Note that the procedure to read distributions is different to writing them. Due to the differences between C++ and Python, the retrieval method
converts the Python scipy.stats
object to a simple class Distribution
from which parameters can be extracted. The reason for this wrapper class is that some variables exist within the kwargs
member of the scipy.stats
object, whereas others exist within args
, the class unpacks these to be a single set in a way that varies depending on the type of distribution received.
To retrieve a parameter that is a single value (i.e. not an array) use the getParameter(<param_name>)
method:
DataPipeline* dat_pipe = new DataPipeline("/path/to/config.yaml", github_uri, version);
// Retrieve the parameter 'k' from the Gamma distribution 'example-distribution'
const double k = dat_pipe->read_distribution("parameter", "example-distribution").getParameter("k");
for parameters which are an array, use getArrayParameter(<param_name>)

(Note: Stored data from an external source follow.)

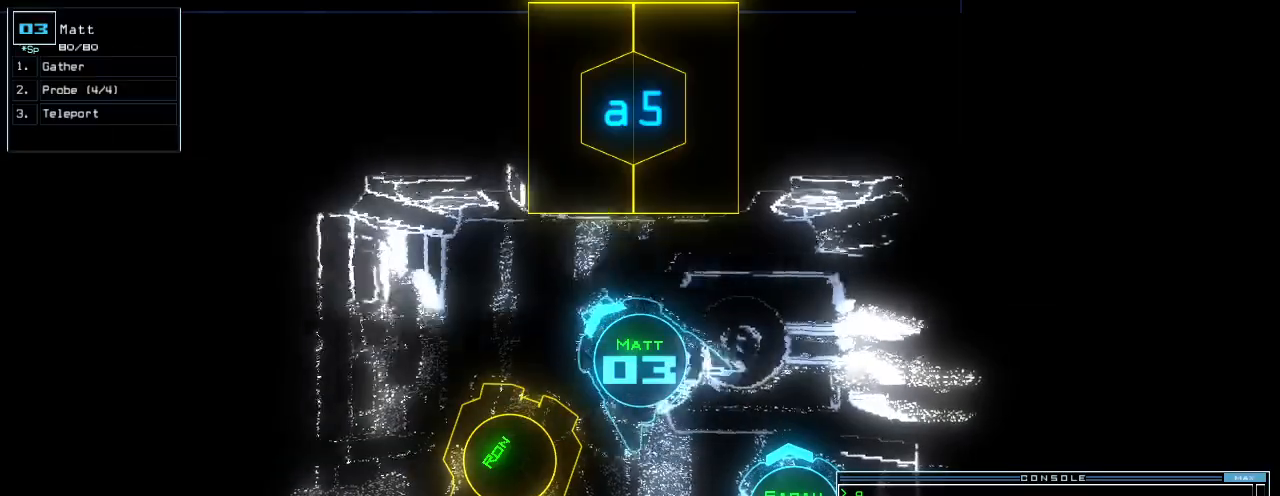
Gameplay with keyboard; each line is a JSON object with the keys held at the frame after it. "events" lists presses ("down") and releases ("up") of ".", "0", "1", "2", "3", "4", "5", "6", "7", "8", "9", "a", "b", "backspace", "c", "caps_lock", "comma", "ctrl_l", "ctrl_r", "d", "down", "e", "equals", "escape", "f", "g", "h", "i", "j", "k", "l", "left", "m", "minus", "n", "o", "p", "q", "quote", "r", "return", "right", "s", "semicolon", "shift_l", "shift_r", "space", "t", "tab", "tilde", "u", "up", "v", "w", "x", "y" and "z" between this image and that frame as [ms after this image, input, new state], when the widget could be followed in between. No other keys are recorded. Mouse input is not recorded.
{"keys": [], "events": [[200, "right", "up"], [340, "space", "down"], [420, "space", "up"]]}
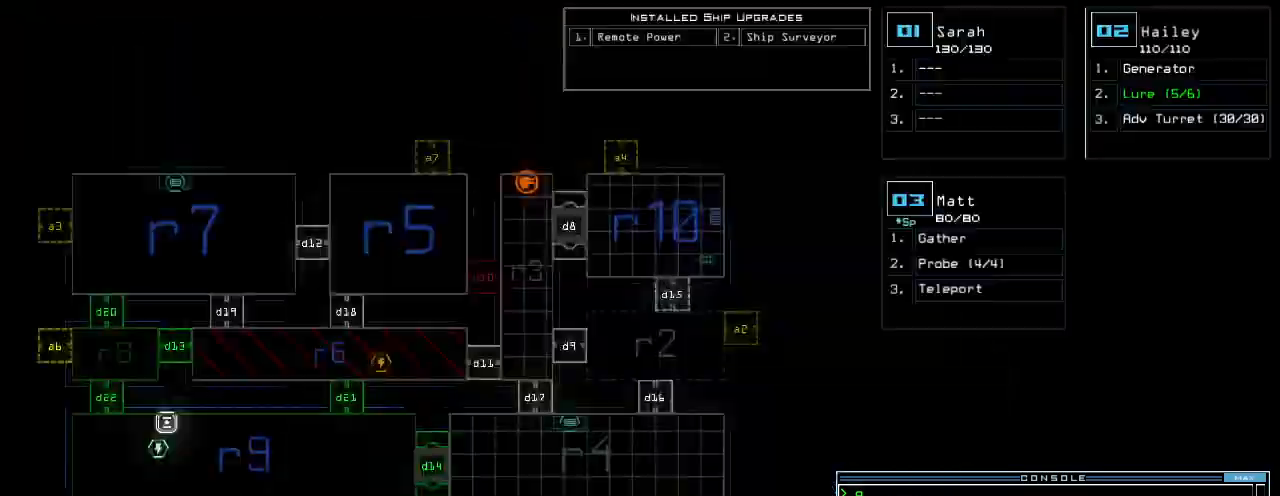
{"keys": ["up"], "events": [[440, "space", "down"], [440, "up", "down"], [500, "space", "up"]]}
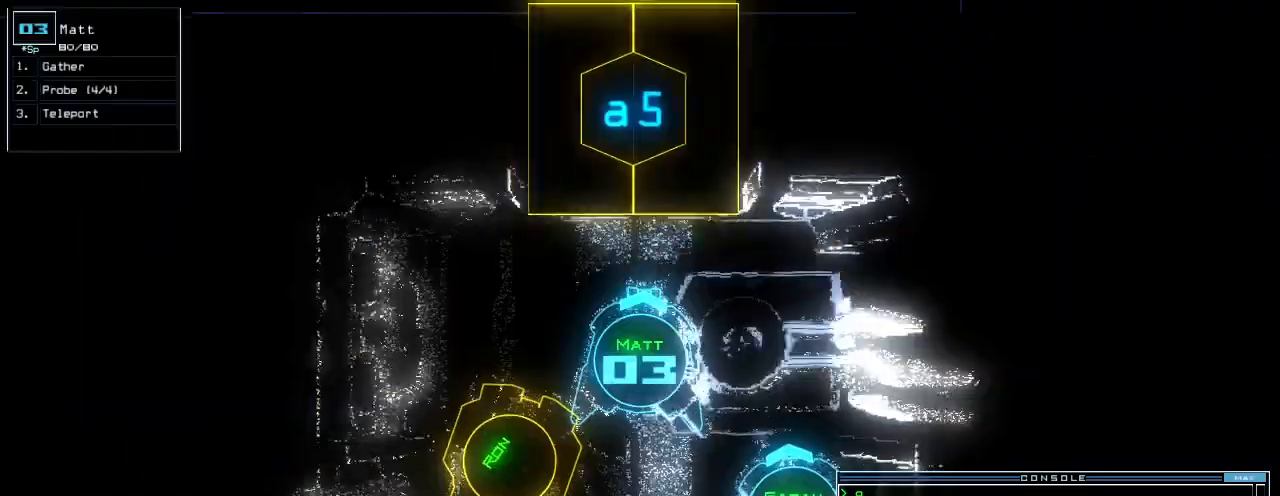
{"keys": ["up"], "events": [[60, "a", "down"], [100, "r", "down"], [180, "a", "up"], [220, "r", "up"], [420, "left", "down"], [480, "left", "up"]]}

which returns a std::vector<double>
:
// Retrieve the parameter 'p' from the Multinomial distribution 'example-distribution'
const std::vector<double> dat_pipe->read_distribution("parameter", "example-distribution").getArrayParameter("p");
Writing distributions is easy, the following functions return pybind11::object
s which are then handed to the API:
Gamma(double k, double theta);
Normal(double mu, double sigma);
Poisson(double lambda);
Multinomial(double n, std::vector<double> p);
Uniform(double a, double b);
Beta(double alpha, double beta);
Binomial(int n, double p);
for example, to write a Poisson distribution named "my_dist":
dat_pipe->write_distribution("distribution", "my_dist", Poisson(5));
Parameters are read and written in a manner identical to the Python API:
dat_pipe->read_estimate("parameter", "example-estimate");
dat_pipe->write_estimate("output-parameter", "example-estimate", 1.0);
Tables are read into a Table
object which is a set of STL vectors representing columns. The columns can then be retrieved:
Table table = pDataPipeline_->read_table("object", "example-table");
std::vector<long> col_a = table.get_column<long>("a");
Tables are assembled using STL vectors also:
Table table;
const std::vector<std::string> _alpha = {"A", "B", "C", "D", "E", "F"};
const std::vector<double> _numero = {0.5, 2.2, 3.4, 4.6, 5.2, 6.1};
const std::vector<int> _id = {0,1,2,3,4,5};
table.add_column("ALPHA", _alpha);
table.add_column("NUMERO", _numero);
table.add_column("ID", _id);
pDataPipeline_->write_table("output-table", "example-table", table);
Follow the above instructions, but be sure to run
module load python/3.7
first. The default python does not have python3-config, which is required for the compilation.
- We have not been successful in running with Conda. The problem appears to be related to the provided Python being compiled with a different compiler than is used to build the C++ bindings.